Titchener was a charismatic and forceful speaker. However, although his idea of structuralism thrived while he was alive and championing for it, structuralism did not live on after his death. Some modern reflections on Titchener consider the narrow scope of his psychology and the strict, limited methodology he deemed acceptable as a prominent explanation for the fall of Titchener's structuralism after his death. So much of it was wrapped up in Titchener's precise, careful dictations that without him, the field floundered. Structuralism, along with Wundt's voluntarism, were both effectively challenged and improved upon, though they did influence many schools of psychology today.
Titchener was known for bringing some part of Wundt's structuralism to America, but with a few modifications. For example, whereas Wilhelm Wundt emphasised the relationship between elements of consciousness, Titchener focused on identifying the basic elements themselves. In his textbook An Outline of Psychology (1896), Titchener put forward a list of more than 44,000 elemental qualities of conscious experience.
Titchener is also remembered for coining the English word "empathy" in 1909 as a translation of the German word "Einfühlungsvermögen", a new phenomenon explored at the end of 19th century mainly by Theodor Lipps. "Einfühlungsvermögen" was later re-translated as "Empathie", and is still in use that way in German. It should be stressed that Titchener used the term "empathy" in a personal way, strictly intertwined with his methodological use of introspection, and to refer to at least three differentiable phenomena.
Titchener's effect on the history of psychology, as it is taught in classrooms, was partially the work of his student Edwin Boring. Boring's experimental work was largely unremarkable, but his book History of Experimental Psychology was widely influential, as, consequentially, were his portrayals of various psychologists, including his own mentor Edward Titchener.

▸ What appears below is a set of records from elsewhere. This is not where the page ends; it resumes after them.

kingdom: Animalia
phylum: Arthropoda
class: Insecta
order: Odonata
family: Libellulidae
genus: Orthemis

The length at which Boring detailed Titchener's contributions--contemporary Hugo Münsterberg received roughly a tenth as much of Boring's attention--raise questions today as to whether or not the influence credited to Titchener on the history of psychology is inflated as a result. Boring recorded that Titchener had supervised 56 doctoral students, including 21 women. Two others did not formally graduate due to personal circumstances.
Professor Titchener received honorary degrees from Harvard, Clark, and Wisconsin. He became a charter member of the American Psychological Association, translated Külpe's Outlines of Psychology and other works, became the American editor of Mind in 1894, and associate editor of the American Journal of Psychology in 1895, and wrote several books. In 1904, he founded the group "The Experimentalists," which continues today as the "Society of Experimental Psychologists". Titchener's brain was contributed to the Wilder Brain Collection at Cornell.